Finite element analysis of various fixation patterns in mandible bone fracture.

Abstract

Mandibular fractures are among the most serious injuries to the maxillofacial region, with controversy surrounding their diagnosis, classification, and management Fixation mini-plate systems are commonly used for treatment of mandibular fractures. Previous studies have examined plate configurations with various locking systems. However, the impact of plate thickness on the performance of unlocking screw mechanisms has not been investigated in the literature. Also, there exist conflicting findings concerning the impact of the locking and unlocking screw mechanisms on the concentration of stress within the screws. This study investigates the effect of plate thickness and plate-screw locking mechanisms on the performance of the fixation system using the finite element analysis. The complex relation between jawbone thickness and occurred cracks or fractions made us build a precised model for investigating the fixation patterns. Results showed that the locking screw mechanism reduced the von Miss stress in the buccal and lingual regions of the bone.
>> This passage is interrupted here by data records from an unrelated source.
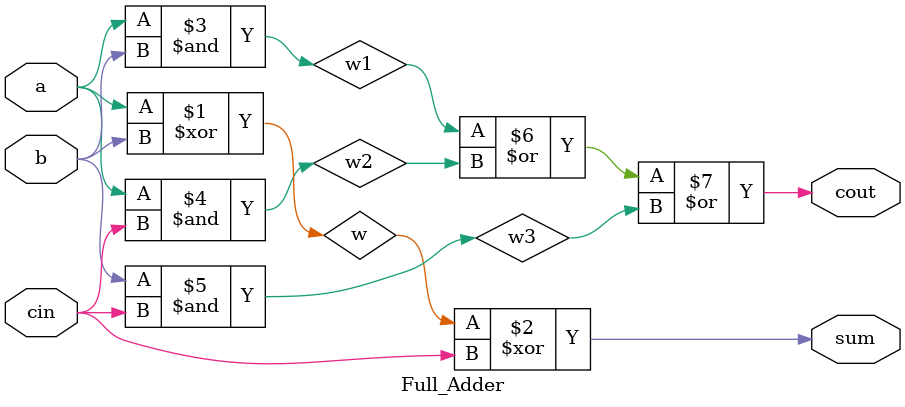
<source format=v>
`timescale 1ns/1ps

module Multiplier (a, b, p);
input [4-1:0] a, b;
output [8-1:0] p;
wire [3-1:0] x, carry;
wire [3-1:0] sum1, sum2;
wire [4-1:0] y, z, w;

and A0B0 (p[0], a[0], b[0]);
and A1B0 (x[0], a[1], b[0]);
and A2B0 (x[1], a[2], b[0]);
and A3B0 (x[2], a[3], b[0]);

and A0B1 (y[0], a[0], b[1]);
and A1B1 (y[1], a[1], b[1]);
and A2B1 (y[2], a[2], b[1]);
and A3B1 (y[3], a[3], b[1]);

and A0B2 (z[0], a[0], b[2]);
and A1B2 (z[1], a[1], b[2]);
and A2B2 (z[2], a[2], b[2]);
and A3B2 (z[3], a[3], b[2]);

and A0B3 (w[0], a[0], b[3]);
and A1B3 (w[1], a[1], b[3]);
and A2B3 (w[2], a[2], b[3]);
and A3B3 (w[3], a[3], b[3]);

Adder_4bit adder1 (
    .a ({1'b0, x[2:0]}), 
    .b (y), 
    .cout (carry[0]), 
    .sum ({sum1, p[1]})
);

Adder_4bit adder2 (
    .a ({carry[0], sum1}), 
    .b (z),  
    .cout (carry[1]), 
    .sum ({sum2, p[2]})
);

Adder_4bit adder3 (
    .a ({carry[1], sum2}), 
    .b (w),  
    .cout (p[7]), 
    .sum (p[6:3])
);

endmodule

module Adder_4bit (a, b, cout, sum);
input [4-1:0] a, b;
output cout;
output [4-1:0] sum;
wire c1, c2, c3;
wire [4-1:0] g, p, w;

Full_Adder fa0 (
    .a (a[0]),
    .b (b[0]),
    .cin (1'b0),
    .cout (p[0]),
    .sum (sum[0])
);
and G0 (g[0], a[0], b[0]);
and W0 (w[0], p[0], 1'b0);
or C1 (c1, g[0], w[0]);

Full_Adder fa1 (
    .a (a[1]),
    .b (b[1]),
    .cin (c1),
    .cout (p[1]),
    .sum (sum[1])
);
and G1 (g[1], a[1], b[1]);
and W1 (w[1], p[1], c1);
or C2 (c2, g[1], w[1]);

Full_Adder fa2 (
    .a (a[2]),
    .b (b[2]),
    .cin (c2),
    .cout (p[2]),
    .sum (sum[2])
);
and G2 (g[2], a[2], b[2]);
and W2 (w[2], p[2], c2);
or C3 (c3, g[2], w[2]);

Full_Adder fa3 (
    .a (a[3]),
    .b (b[3]),
    .cin (c3),
    .cout (p[3]),
    .sum (sum[3])
);
and G3 (g[3], a[3], b[3]);
and W3 (w[3], p[3], c3);
or C4 (cout, g[3], w[3]);

endmodule


module Full_Adder (a, b, cin, cout, sum);
input a, b, cin;
output sum, cout;
wire w, w1, w2, w3;

xor xor1 (w, a, b);
xor xor2 (sum, w, cin);

and and1 (w1, a, b);
and and2 (w2, a, cin);
and and3 (w3, b, cin);
or ans (cout, w1, w2, w3);

endmodule


</source>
Increasing the plate thickness also decreased the von Miss stress and maximum pressure in the bone. The unlocking screws application resulted in lower values of stress and displacement in the plate and screws compared to the locking screws. Moreover, while using a plate with a higher thickness resulted in a pronounced decrease in plate von Mises stress, it led to a higher stress on the screws. The study investigated crack propagation by analyzing bone density, which was directly related to age and an individual's lifestyle. This method enables a more precise use of the viscoelastic characteristics of mandibular bones tailored to everyone. The outcomes of this study indicated that the locking screw mechanism demonstrated enhanced features in light of the reduced stress on the bone. Nevertheless, the screws and plate experienced an elevated stress level using this mechanism.